Look through the lines below for the word "Step", and copy every line that has it.
◆ ◆ ◆ ◆ ◆ ◆ ◆
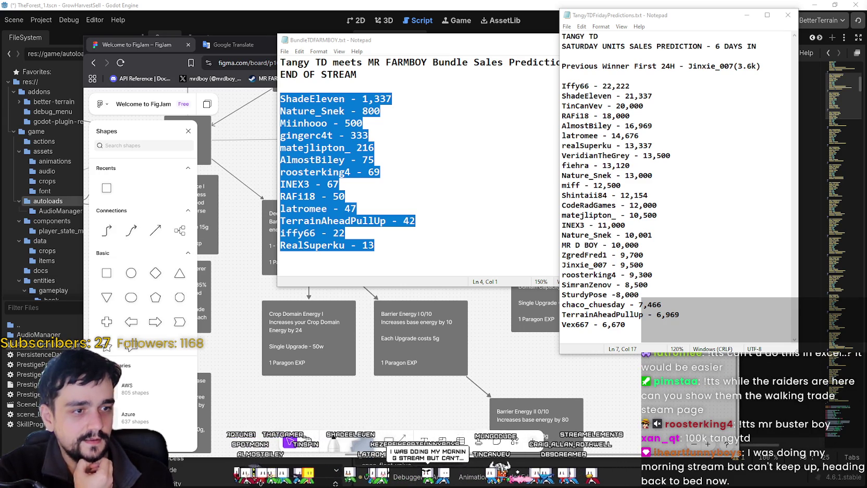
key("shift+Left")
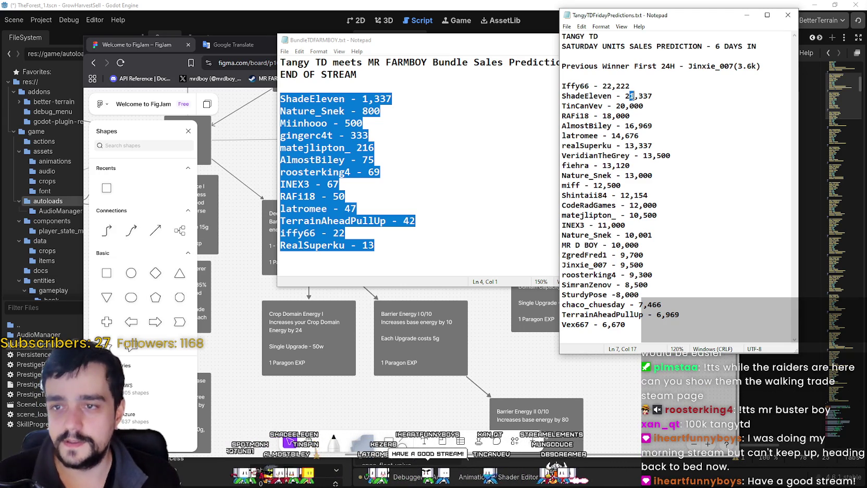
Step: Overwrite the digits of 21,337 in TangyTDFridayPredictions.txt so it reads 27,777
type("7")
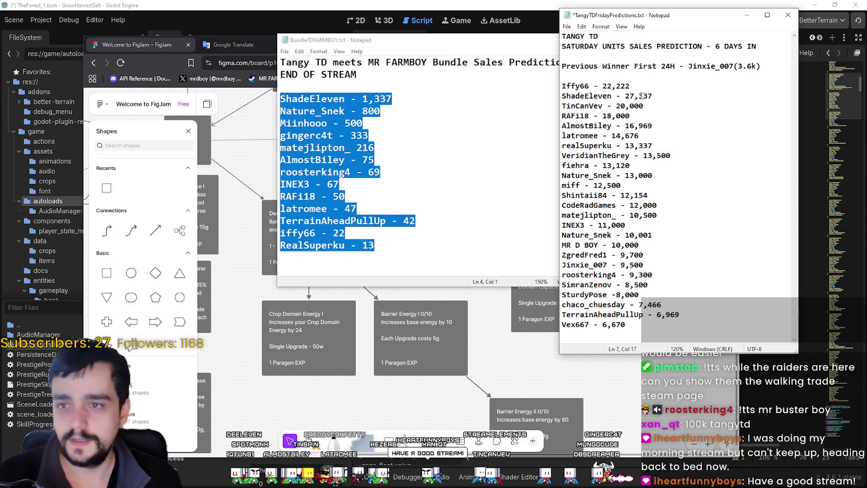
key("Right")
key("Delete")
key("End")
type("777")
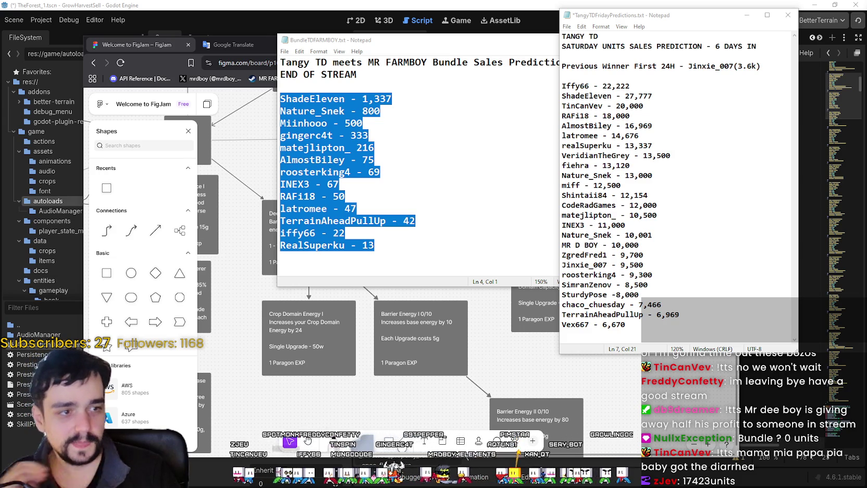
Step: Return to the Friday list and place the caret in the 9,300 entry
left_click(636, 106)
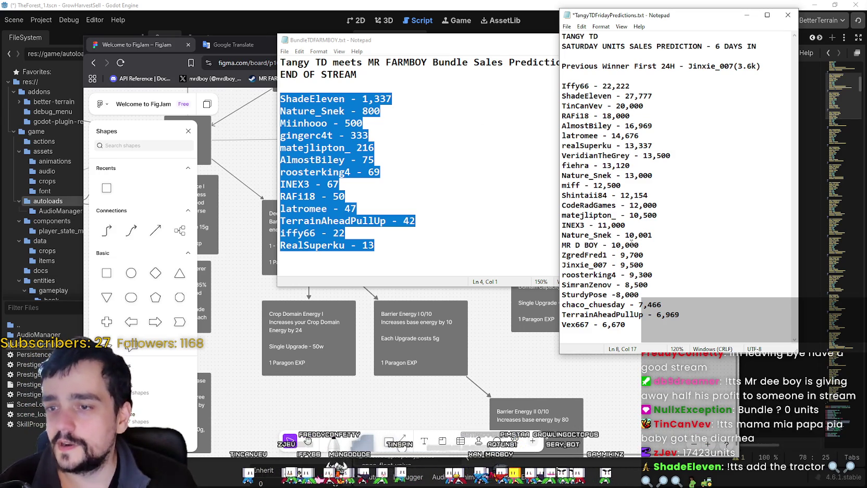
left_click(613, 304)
◆ ◆ ◆ ◆ ◆ ◆ ◆
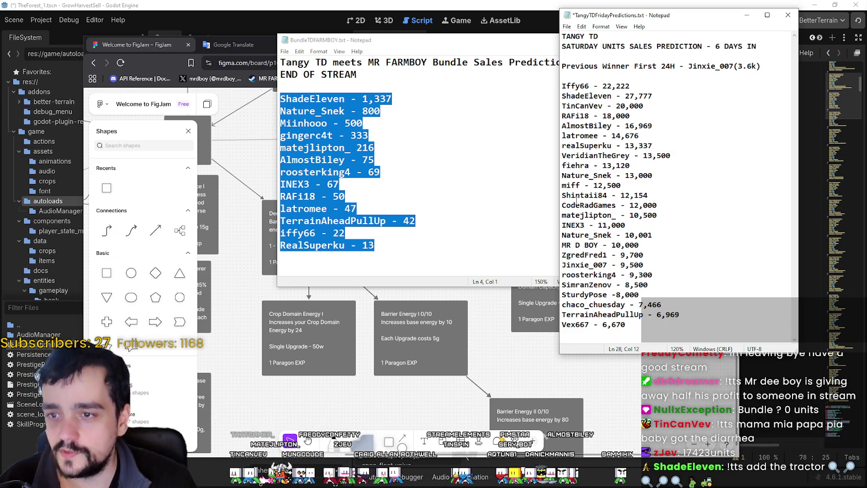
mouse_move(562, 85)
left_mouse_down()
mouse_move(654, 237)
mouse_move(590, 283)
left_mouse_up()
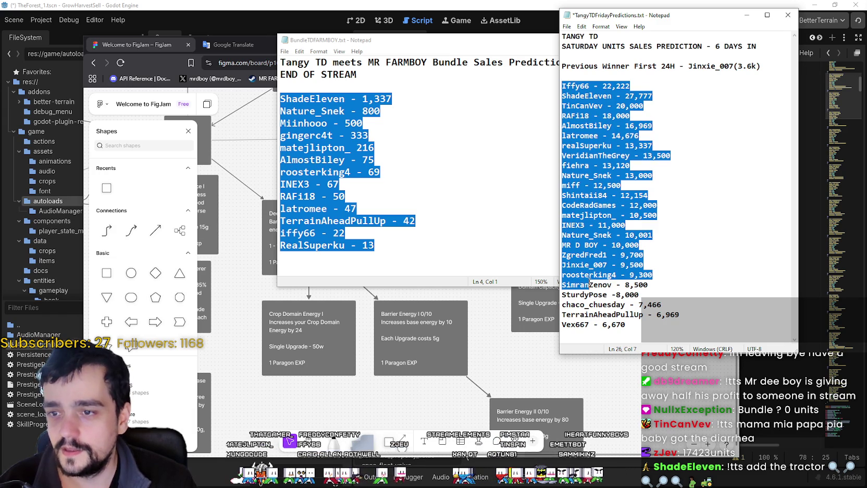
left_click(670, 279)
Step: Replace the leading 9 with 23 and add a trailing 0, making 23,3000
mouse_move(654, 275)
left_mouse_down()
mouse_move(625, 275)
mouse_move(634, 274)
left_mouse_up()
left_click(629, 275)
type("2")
◆ ◆ ◆ ◆ ◆ ◆ ◆
## [Answer to this exercise]
Step: Overwrite the digits of 21,337 in TangyTDFridayPredictions.txt so it reads 27,777
Step: Return to the Friday list and place the caret in the 9,300 entry
Step: Replace the leading 9 with 23 and add a trailing 0, making 23,3000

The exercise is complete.